Mueller and Stewart’s new piece on “Responsible Counterterrorism Policy” doubles as a great primer on risk analysis:

Terrorism is a hazard to human life, and it should be dealt with in a manner similar to that applied to other hazards–albeit with a appreciation for the fact that terrorism often evokes extraordinary fear and anxiety. However, although allowing emotion to overwhelm sensible analysis is both understandable and common among ordinary people, it is not appropriate for officials charged with–and responsible for–keeping them safe.

[…]

Risk analysis is an aid to responsible decisionmaking that has been developed, codified, and applied over the past few decades–or in some respects centuries.

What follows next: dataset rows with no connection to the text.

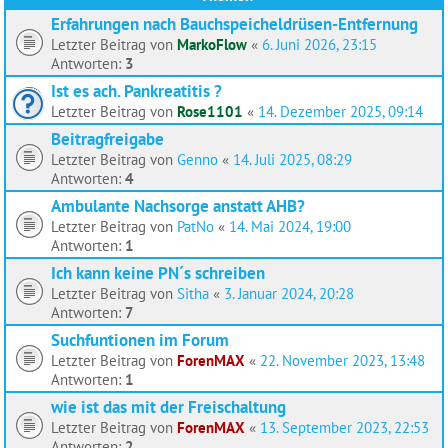
Erfahrungen nach Bauchspeicheldrüsen-Entfernung
Letzter Beitrag von
MarkoFlow
«
6. Juni 2026, 23:15
Antworten:
3
Ist es ach. Pankreatitis ?
Letzter Beitrag von
Rose1101
«
14. Dezember 2025, 09:14
Beitragfreigabe
Letzter Beitrag von
Genno
«
14. Juli 2025, 08:29
Antworten:
4
Ambulante Nachsorge anstatt AHB?
Letzter Beitrag von
PatNo
«
14. Mai 2024, 19:00
Antworten:
1
Ich kann keine PN´s schreiben
Letzter Beitrag von
Sitha
«
3. Januar 2024, 20:28
Antworten:
7
Suchfuntionen im Forum
Letzter Beitrag von
ForenMAX
«
22. November 2023, 13:48
Antworten:
1
wie ist das mit der Freischaltung
Letzter Beitrag von
ForenMAX
«
13. September 2023, 22:53
Antworten:
2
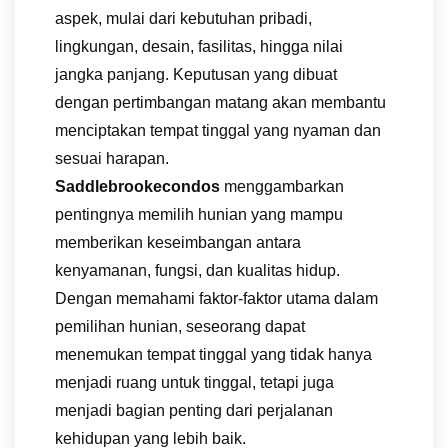
aspek, mulai dari kebutuhan pribadi,
lingkungan, desain, fasilitas, hingga nilai
jangka panjang. Keputusan yang dibuat
dengan pertimbangan matang akan membantu
menciptakan tempat tinggal yang nyaman dan
sesuai harapan.
Saddlebrookecondos
menggambarkan
pentingnya memilih hunian yang mampu
memberikan keseimbangan antara
kenyamanan, fungsi, dan kualitas hidup.
Dengan memahami faktor-faktor utama dalam
pemilihan hunian, seseorang dapat
menemukan tempat tinggal yang tidak hanya
menjadi ruang untuk tinggal, tetapi juga
menjadi bagian penting dari perjalanan
kehidupan yang lebih baik.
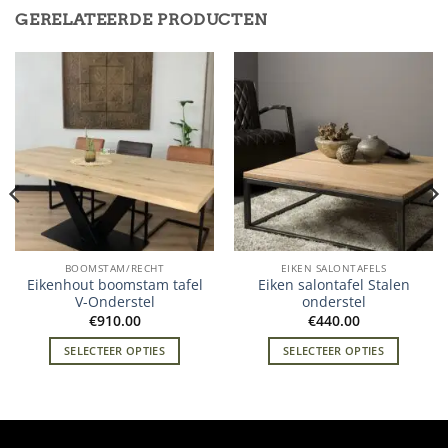
GERELATEERDE PRODUCTEN
BOOMSTAM/RECHT
EIKEN SALONTAFELS
Eikenhout boomstam tafel
Eiken salontafel Stalen
V-Onderstel
onderstel
€
910.00
€
440.00
SELECTEER OPTIES
SELECTEER OPTIES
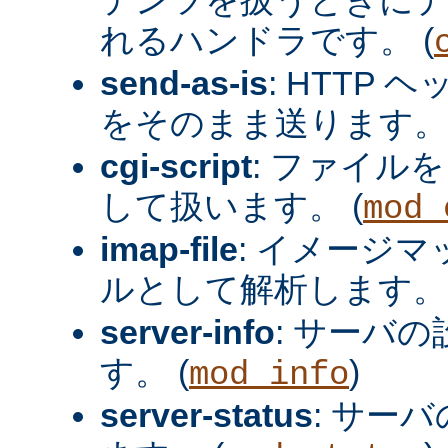
れるハンドラです。 (
send-as-is
: HTTP
をそのまま送ります。 
cgi-script
: ファイルを
して扱います。 (
mod_
imap-file
: イメージ
ルとして解析します。 
server-info
: サーバ
す。 (
)
mod_info
server-status
: サー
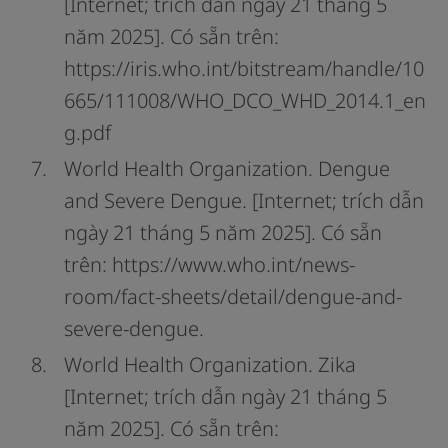
[Internet; trích dẫn ngày 21 tháng 5
năm 2025]. Có sẵn trên:
https://iris.who.int/bitstream/handle/10
665/111008/WHO_DCO_WHD_2014.1_en
g.pdf
World Health Organization. Dengue
and Severe Dengue. [Internet; trích dẫn
ngày 21 tháng 5 năm 2025]. Có sẵn
trên: https://www.who.int/news-
room/fact-sheets/detail/dengue-and-
severe-dengue.
World Health Organization. Zika
[Internet; trích dẫn ngày 21 tháng 5
năm 2025]. Có sẵn trên:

Mueller and Stewart provide invaluable information on relative risks.  Terrorism, as all numerate folk know, continues to be a microscopic danger:

mueller3.jpg

Mueller and Stewart also explain one of risk analysis’ simplest outputs: estimates of “cost per life saved”:

When regulators propose a new rule or regulation to enhance safety, they are routinely required to estimate how much it will cost to save a single life under their proposal. Table 1 supplies information about how that calculation comes out for dozens of government rules and regulations in the United States.

Some standard results:

mueller2.jpg

Good to know.  But reviewing the basics of risk analysis reminds me of a question I’ve never seen addressed: What about all the utterly ineffective and counter-productive risk regulations?  A $1 regulation that, on balance, kills one person has a cost-per-life-saved of infinity.  Surely some such regulations exist?